BEGIN RECORDED DATA

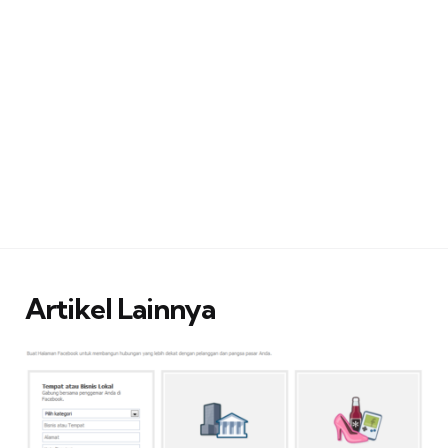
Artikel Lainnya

END RECORDED DATA
BEGIN RECORDED DATA

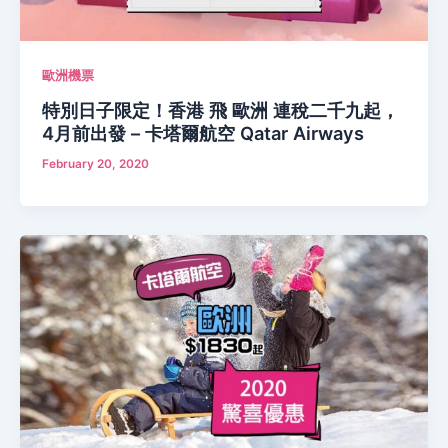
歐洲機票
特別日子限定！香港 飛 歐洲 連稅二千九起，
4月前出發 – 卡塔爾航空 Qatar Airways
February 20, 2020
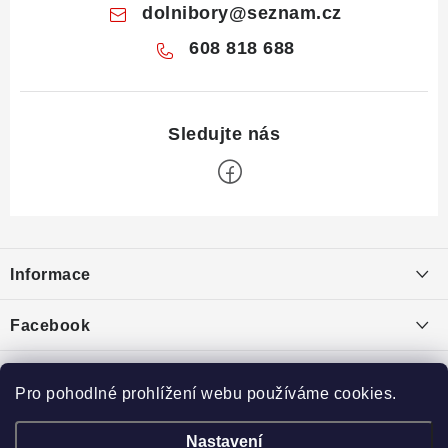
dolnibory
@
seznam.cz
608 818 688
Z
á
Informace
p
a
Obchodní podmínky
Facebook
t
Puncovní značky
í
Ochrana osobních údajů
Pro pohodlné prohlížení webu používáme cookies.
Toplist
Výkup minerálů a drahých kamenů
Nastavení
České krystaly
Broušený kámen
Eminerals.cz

END RECORDED DATA
BEGIN RECORDED DATA

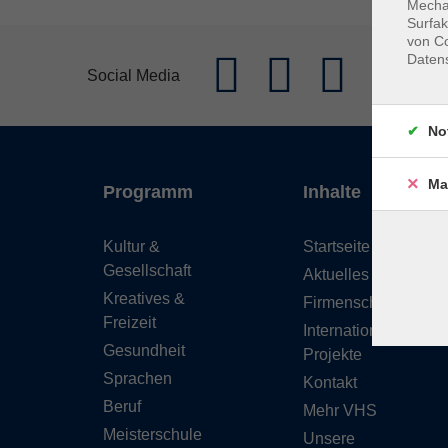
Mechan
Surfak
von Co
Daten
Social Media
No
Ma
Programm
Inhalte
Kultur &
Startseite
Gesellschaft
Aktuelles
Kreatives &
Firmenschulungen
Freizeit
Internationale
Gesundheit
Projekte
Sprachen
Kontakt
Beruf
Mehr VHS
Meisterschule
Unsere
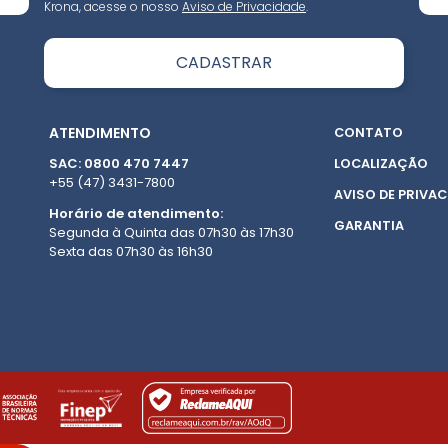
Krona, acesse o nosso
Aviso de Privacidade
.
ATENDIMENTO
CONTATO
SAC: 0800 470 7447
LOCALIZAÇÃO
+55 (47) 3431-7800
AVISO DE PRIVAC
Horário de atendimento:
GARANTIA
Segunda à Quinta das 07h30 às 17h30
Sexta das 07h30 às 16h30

END RECORDED DATA

■ **JOB**:
Above, find the line with "Meisterschule"; copy it and every line down to the line with "Sexta das 07h30 às 16h30", exactly and both included, but no pictures.

■ **SOLUTION FOR THIS PROBLEM**:
Meisterschule
Unsere
Krona, acesse o nosso
Aviso de Privacidade
.
ATENDIMENTO
CONTATO
SAC: 0800 470 7447
LOCALIZAÇÃO
+55 (47) 3431-7800
AVISO DE PRIVAC
Horário de atendimento:
GARANTIA
Segunda à Quinta das 07h30 às 17h30
Sexta das 07h30 às 16h30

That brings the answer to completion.